My fatigue came and went in cycles—some days forcing me to stay in bed, other days feeling like background noise. Looking back now, I know why.

Frustrated and determined to be well, I mustered up all my strength to visit my 37th doctor—yes, you read that right—who was someone I had read about online. He seemed like an expert, so I did everything I could to get an appointment despite his busy schedule. Thank goodness I did.

Everything changed when I was diagnosed with Lyme disease

To my surprise, this doctor found my diagnosis to be quite obvious (a word that had never been used to describe my health before). He said it frankly: I had late-stage neurological Lyme disease and two co-infections, Bartonella and Babesia. This is what I had been living with for 10 years since my trip to Israel, or perhaps even longer.

I immediately felt a resonance that I absolutely knew it was true and right. Finally. I felt a relief. When he told me the diagnosis, I knew with every bone in my body that this was it—this was why I kept fighting all these years, this was what had been underlying every symptom since my trip. There was an end in sight to my current suffering. A lot of grief came with it at the same time. 

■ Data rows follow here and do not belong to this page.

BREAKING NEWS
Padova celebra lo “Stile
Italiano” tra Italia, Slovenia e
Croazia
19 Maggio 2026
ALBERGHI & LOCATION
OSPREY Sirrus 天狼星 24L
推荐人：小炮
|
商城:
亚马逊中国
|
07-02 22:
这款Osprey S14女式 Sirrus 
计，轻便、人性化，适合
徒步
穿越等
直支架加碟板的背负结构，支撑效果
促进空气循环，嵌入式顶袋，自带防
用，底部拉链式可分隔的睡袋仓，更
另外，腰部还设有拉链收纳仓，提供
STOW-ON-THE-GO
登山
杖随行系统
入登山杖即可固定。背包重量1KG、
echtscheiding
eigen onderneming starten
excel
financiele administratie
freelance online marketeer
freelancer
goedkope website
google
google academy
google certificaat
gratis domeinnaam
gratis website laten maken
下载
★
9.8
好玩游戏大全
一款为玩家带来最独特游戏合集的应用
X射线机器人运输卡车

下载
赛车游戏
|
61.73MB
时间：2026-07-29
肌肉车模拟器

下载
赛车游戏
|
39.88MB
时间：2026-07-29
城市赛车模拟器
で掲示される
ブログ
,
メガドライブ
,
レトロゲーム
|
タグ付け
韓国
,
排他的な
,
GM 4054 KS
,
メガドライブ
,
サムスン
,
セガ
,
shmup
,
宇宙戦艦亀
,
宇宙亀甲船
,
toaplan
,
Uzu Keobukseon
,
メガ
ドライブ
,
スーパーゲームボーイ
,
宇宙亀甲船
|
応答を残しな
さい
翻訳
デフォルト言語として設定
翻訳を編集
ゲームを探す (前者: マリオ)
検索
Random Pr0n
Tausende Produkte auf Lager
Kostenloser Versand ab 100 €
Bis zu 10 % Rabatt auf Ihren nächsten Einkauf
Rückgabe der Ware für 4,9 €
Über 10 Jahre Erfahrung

My doctor was straightforward. He told me we could and would treat it, but it would take many years to tackle, given we had to address one infection at a time. I was finally embarking on a journey of healing—it was daunting, of course, but also exciting. Without hesitation, I started the treatment plan immediately. At the end of the tunnel was my life in full color

One year later

One year into treatment, I went on a ski trip with my husband. Clear as day, I remember standing at the top of that mountain, realizing I had a new lease on life. I had a new body, a new brain, and a newfound passion for living that I hadn’t felt since I was a young girl.

I was 36 at the time, meaning the last 22 years of my life had been spent battling illness since my first muscle spasm at 14. Some days were worse than others, but I hadn’t felt this alive in years. I was only a third of the way through my treatment at this point, and life has only gotten better since then.

Where I am now

I was diagnosed with Lyme disease four years ago and have continued treating it ever since. The journey isn’t over, but I’ve never been more motivated to keep going, nor more determined to help others find their way through chronic disease.

My work as a health coach and author continues, fueled by a lifetime of battling chronic illness. Every day, I focus on my well-being—still treating hypothyroidism, catering my lifestyle to celiac disease, and chipping away at the Lyme co-infections. But I'm in such a different place now.

Finally, I am beginning to heal, not just cope with the unknown.

Finally, I am beginning to heal, not just cope with the unknown.

Amy Kurtz

Through my work, I’ve met countless men and women in my shoes: Embarking on the journey to heal themselves from chronic disease. To those at the beginning, let me offer some advice: Get in the driver's seat and don’t get out until you’ve arrived at an answer. I never gave up on my intuition, and I am so happy I didn’t.

As a patient advocate and holistic health coach, I would love to offer some insight to people for things that I have felt within myself but also see time and time again with my clients:

  • Bring those research papers you read to your doctor’s appointments, challenge what goes against your intuition, switch doctors if you’re not seeing progress, and most importantly, don’t stop until you feel well—because we all deserve to be truly, deeply, unquestionably well physically, mentally, emotionally, and spiritually. 
  • Put your well-being at the center of your healing journey: stress reduction like meditation and exercising, EFT, etc. Mind body treatments such as breathwork, or walking in nature, detoxification support such as infrared sauna: sweating, hydration, etc. and ample self-care. Seek talk therapy if you feel it would help you through this painful and isolating experience. You are not alone.
  • You are 50 percent responsible for meeting your doctor to get better, but you are 100 percent responsible for how you treat yourself and for how you reclaim your identity after losing it through illness.

Most of all, remember that you know your body better than anyone.